Los Angeles Times
Wrong choice on shower
Dear Amy: My son and daughter-in-law are expecting their first baby. The plans for a baby shower have been in the works for months, with an outside venue, food, desserts, decor, etc.
Everything was paid in advance by me and my daughter-in-law’s mother, “Bertie.” The night before the baby shower, Bertie tested positive for COVID-19 and had symptoms.
Bertie and my daughterin-law wanted to reschedule the shower, and from text messages it is obvious that Bertie definitely laid on a heavy guilt trip, saying: “Sandra doesn’t want to be there without her Mom, Dad and Grandma.” (Grandma also came down with COVID.)
After much thought, we decided to carry on and have the shower. My son and daughter-in-law boycotted the shower. The excuse was “they felt they weren’t welcome.” I later told my son this was a cop-out.
We offered to FaceTime with them. I even called to see if they wanted to come after everyone left to see their gifts on display. The shower was filled with our side of family and friends, including grandparents and some people who traveled from out of town.
When we dropped the gifts off at their home later that evening, my daughterin-law didn’t even acknowledge us.
Now there is talk of doing a drive-by shower with her side of the family. I feel very disrespected and hurt. Up until now, our relationship has been great. Were we wrong?
Grandma to Be
Dear Grandma: Yes, you were wrong. When this started unfolding, you should have asked your son and daughter-in-law: “What would you like us to do?” And then you should have done that.
If the expectant parents want their own baby shower to be postponed, and for a very good reason, I might add, then it should be postponed!
It would have been wisest to have drawn up a contingency plan. Instead of that, you should draw up an apology, and then deliver it.
Dear Amy: I have been cheating on my partner, “Q.” I don’t think I can be with just one person, especially because Q doesn’t offer me the best sex I have ever had.
When Q found out, they said they had known about my cheating for a while but didn’t want to break up over it. Q said it does hurt a lot, sometimes.
But Q also said that my cheating is kind of a turn-on. Q wants us to transition to radical honesty, where I describe what it was like being with someone else. Q believes this will be sexually gratifying.
I am tempted to do this, because then we can avoid breaking up (I do want to be with Q, a lot of the time) and for me to continue to sleep with others.
Maybe a part of me enjoys the thrill of cheating, and sanctioning the cheating takes that away? What do you think we should do?
Dear P: Based on your description, you and your partner seem to be sexually mismatched.
I assume you and your partner also have an emotional connection, so I suggest that maybe you should focus on that for a while, to see if there are shared qualities that connect you aside from your sexual gamesmanship.

Stored data entries.
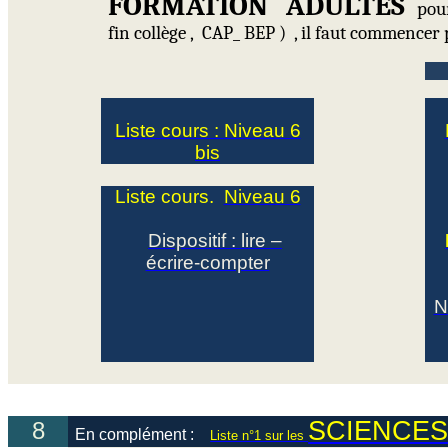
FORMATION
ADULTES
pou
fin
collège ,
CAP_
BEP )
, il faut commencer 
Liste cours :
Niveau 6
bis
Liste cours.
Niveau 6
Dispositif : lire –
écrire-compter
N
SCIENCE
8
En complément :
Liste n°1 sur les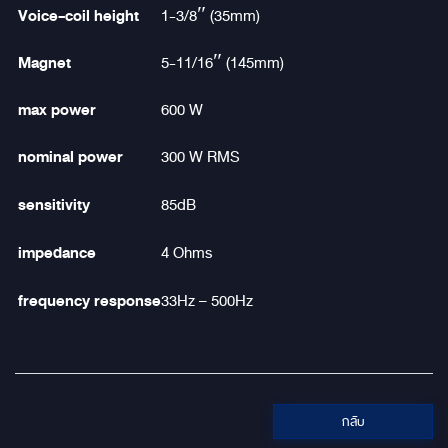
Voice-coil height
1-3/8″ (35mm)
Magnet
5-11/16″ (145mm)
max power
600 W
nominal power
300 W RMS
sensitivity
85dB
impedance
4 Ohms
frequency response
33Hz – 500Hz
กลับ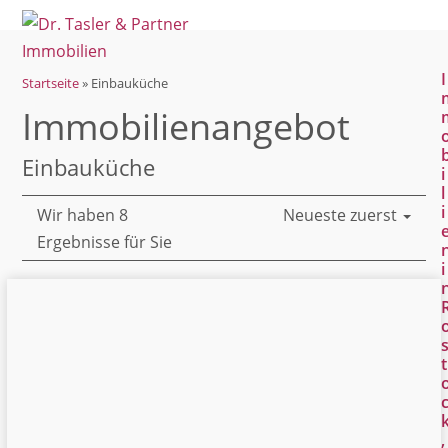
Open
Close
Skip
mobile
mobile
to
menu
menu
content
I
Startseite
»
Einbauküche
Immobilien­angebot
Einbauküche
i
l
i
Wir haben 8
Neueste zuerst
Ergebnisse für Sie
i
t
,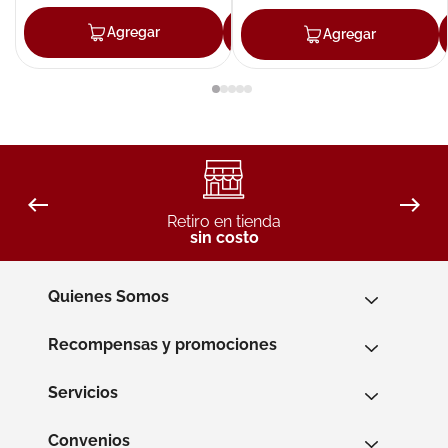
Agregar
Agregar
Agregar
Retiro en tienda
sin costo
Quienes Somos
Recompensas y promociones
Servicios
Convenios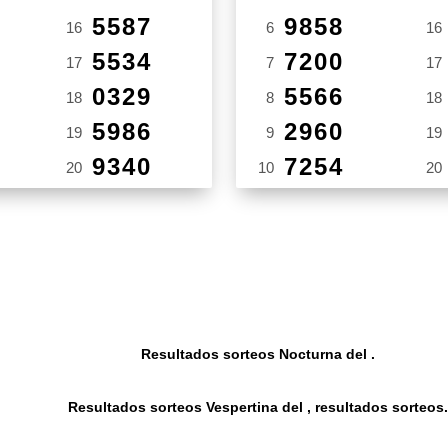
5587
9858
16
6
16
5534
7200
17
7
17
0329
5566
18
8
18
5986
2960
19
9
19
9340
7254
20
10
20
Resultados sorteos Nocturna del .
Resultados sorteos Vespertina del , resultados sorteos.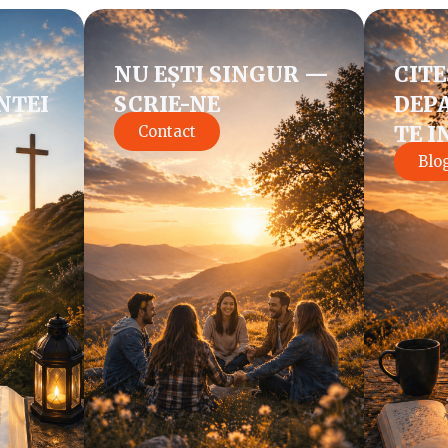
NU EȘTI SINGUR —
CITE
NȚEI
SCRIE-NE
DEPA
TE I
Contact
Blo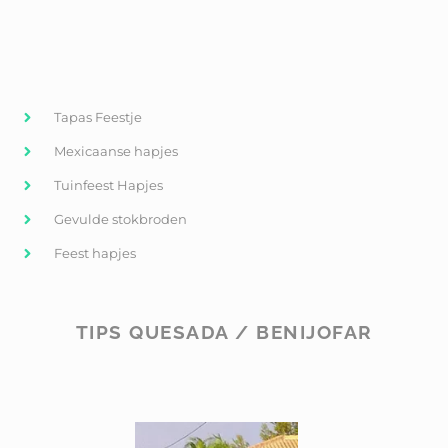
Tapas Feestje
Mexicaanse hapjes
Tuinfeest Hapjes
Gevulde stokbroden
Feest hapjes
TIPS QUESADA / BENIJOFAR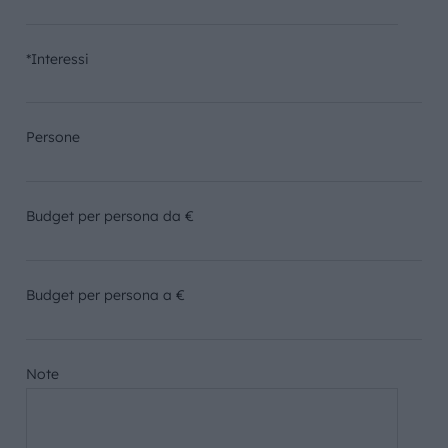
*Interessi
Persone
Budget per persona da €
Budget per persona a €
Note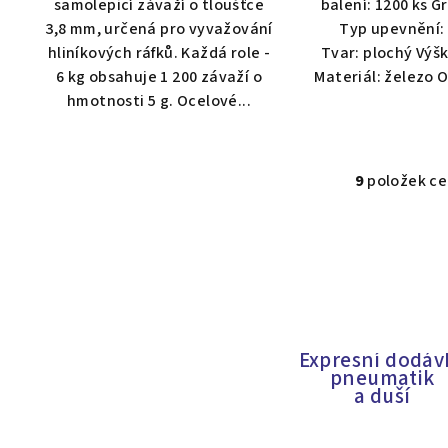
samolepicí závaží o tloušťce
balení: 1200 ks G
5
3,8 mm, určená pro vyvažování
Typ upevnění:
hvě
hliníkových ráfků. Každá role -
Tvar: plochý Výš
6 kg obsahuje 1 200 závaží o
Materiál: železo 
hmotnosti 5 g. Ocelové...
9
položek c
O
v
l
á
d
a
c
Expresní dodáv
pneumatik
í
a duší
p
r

* * *

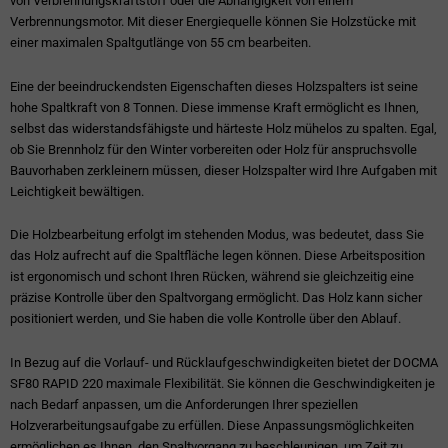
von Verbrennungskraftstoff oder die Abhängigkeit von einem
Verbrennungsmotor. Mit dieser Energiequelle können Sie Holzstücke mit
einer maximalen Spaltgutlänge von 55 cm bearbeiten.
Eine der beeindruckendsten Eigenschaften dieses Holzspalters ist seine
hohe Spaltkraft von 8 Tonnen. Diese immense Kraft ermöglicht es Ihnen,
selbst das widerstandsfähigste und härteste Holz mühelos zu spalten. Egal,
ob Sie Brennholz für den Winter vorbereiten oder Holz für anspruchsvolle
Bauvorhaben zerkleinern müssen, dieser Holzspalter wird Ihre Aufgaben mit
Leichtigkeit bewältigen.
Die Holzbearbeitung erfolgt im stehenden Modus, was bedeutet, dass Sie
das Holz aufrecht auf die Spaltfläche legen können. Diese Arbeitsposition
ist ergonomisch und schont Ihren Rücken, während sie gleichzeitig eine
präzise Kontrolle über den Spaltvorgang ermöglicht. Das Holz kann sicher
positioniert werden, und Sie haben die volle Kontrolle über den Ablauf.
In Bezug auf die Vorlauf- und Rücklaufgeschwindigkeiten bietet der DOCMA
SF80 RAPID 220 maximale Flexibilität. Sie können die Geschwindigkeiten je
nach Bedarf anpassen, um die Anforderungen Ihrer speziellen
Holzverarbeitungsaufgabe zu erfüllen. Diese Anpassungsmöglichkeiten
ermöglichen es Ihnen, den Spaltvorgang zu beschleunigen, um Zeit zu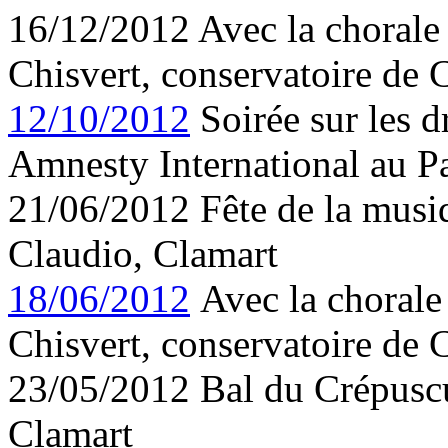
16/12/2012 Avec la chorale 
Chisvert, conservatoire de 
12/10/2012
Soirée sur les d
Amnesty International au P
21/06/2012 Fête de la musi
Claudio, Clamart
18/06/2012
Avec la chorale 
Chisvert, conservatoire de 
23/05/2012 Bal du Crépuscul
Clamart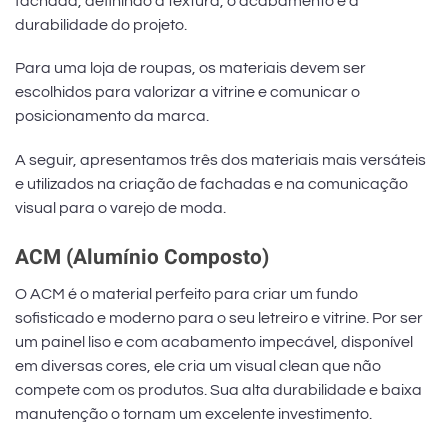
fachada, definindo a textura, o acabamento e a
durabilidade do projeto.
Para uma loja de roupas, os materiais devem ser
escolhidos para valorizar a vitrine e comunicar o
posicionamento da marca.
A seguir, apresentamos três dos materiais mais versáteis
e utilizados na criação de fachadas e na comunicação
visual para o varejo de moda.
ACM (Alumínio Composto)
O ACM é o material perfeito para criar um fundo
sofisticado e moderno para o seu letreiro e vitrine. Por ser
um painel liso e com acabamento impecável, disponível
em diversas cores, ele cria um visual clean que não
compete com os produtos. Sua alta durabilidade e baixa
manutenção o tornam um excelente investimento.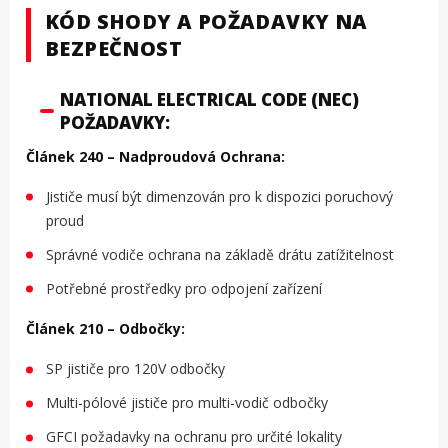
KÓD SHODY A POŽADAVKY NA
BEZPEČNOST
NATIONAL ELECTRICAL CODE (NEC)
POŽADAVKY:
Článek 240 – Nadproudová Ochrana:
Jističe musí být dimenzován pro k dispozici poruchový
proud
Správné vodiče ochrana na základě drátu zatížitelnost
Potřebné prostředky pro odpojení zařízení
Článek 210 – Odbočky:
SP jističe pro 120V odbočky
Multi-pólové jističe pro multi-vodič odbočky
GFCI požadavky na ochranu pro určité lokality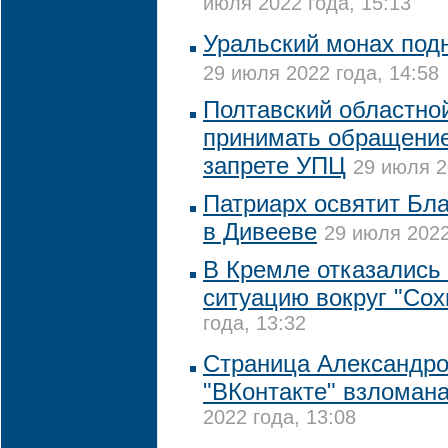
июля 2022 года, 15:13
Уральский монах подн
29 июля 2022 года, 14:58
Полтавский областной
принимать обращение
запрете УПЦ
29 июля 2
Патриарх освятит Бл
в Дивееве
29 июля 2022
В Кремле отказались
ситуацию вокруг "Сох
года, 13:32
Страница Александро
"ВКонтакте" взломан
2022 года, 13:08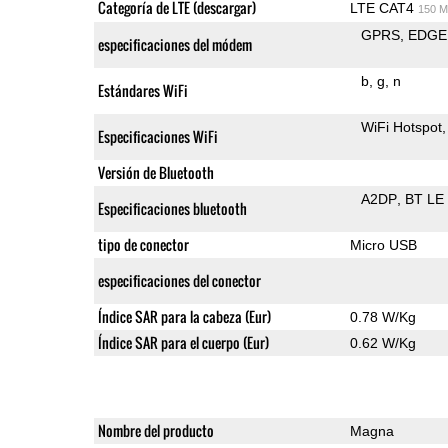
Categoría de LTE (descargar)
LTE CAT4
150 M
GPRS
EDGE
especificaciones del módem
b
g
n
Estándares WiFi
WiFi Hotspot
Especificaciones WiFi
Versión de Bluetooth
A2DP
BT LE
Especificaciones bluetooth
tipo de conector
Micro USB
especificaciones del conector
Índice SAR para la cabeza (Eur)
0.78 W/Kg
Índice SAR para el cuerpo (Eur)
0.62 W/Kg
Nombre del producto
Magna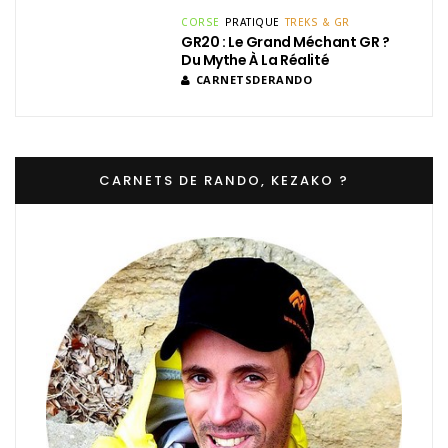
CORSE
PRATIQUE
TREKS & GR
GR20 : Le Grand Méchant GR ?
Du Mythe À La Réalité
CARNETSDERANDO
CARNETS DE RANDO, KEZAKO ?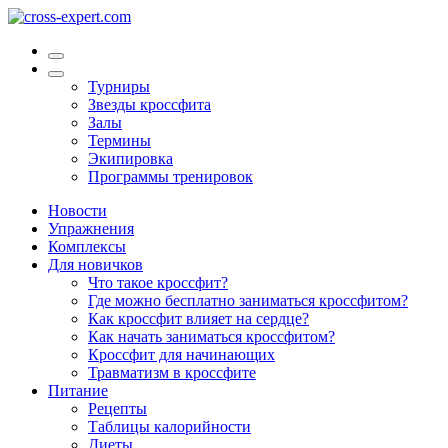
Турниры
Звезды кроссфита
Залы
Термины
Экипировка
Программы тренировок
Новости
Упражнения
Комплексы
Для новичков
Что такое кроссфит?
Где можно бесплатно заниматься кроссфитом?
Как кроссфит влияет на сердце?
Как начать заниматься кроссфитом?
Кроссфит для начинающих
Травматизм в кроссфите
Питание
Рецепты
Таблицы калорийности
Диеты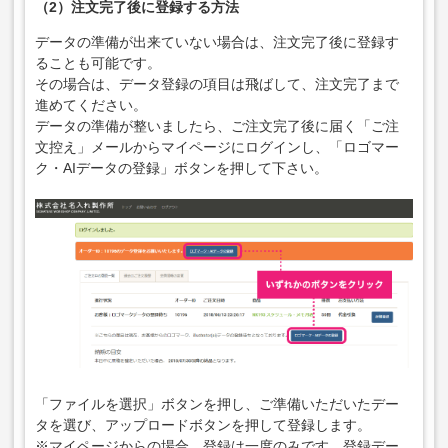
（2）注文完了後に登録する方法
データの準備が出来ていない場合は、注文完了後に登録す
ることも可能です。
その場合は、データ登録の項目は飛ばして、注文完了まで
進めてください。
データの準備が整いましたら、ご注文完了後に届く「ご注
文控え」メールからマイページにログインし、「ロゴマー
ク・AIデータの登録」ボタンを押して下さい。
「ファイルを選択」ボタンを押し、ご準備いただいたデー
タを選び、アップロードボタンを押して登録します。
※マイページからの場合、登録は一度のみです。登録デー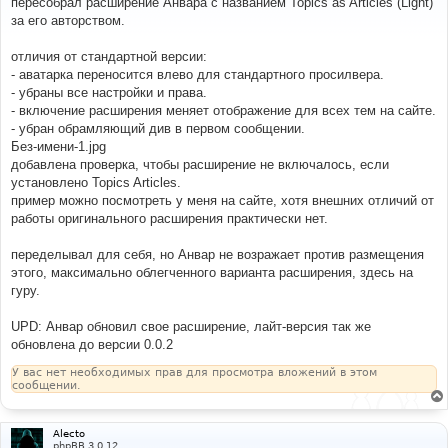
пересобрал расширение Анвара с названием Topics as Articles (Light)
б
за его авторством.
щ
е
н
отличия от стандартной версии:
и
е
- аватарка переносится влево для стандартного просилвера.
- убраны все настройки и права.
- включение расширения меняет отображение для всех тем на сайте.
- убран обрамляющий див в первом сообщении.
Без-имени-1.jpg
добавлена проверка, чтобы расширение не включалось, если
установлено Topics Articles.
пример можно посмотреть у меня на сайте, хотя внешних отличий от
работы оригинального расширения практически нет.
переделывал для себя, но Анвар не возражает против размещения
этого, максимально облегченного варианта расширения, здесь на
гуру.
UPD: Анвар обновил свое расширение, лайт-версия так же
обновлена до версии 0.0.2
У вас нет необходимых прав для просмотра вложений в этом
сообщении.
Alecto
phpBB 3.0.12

Exercise aim. Repeat word for word the passage of the advice column that opens with the words "Bertie and my" and closes with "was a cop-out.".

Answer section.
Bertie and my daughterin-law wanted to reschedule the shower, and from text messages it is obvious that Bertie definitely laid on a heavy guilt trip, saying: “Sandra doesn’t want to be there without her Mom, Dad and Grandma.” (Grandma also came down with COVID.)
After much thought, we decided to carry on and have the shower. My son and daughter-in-law boycotted the shower. The excuse was “they felt they weren’t welcome.” I later told my son this was a cop-out.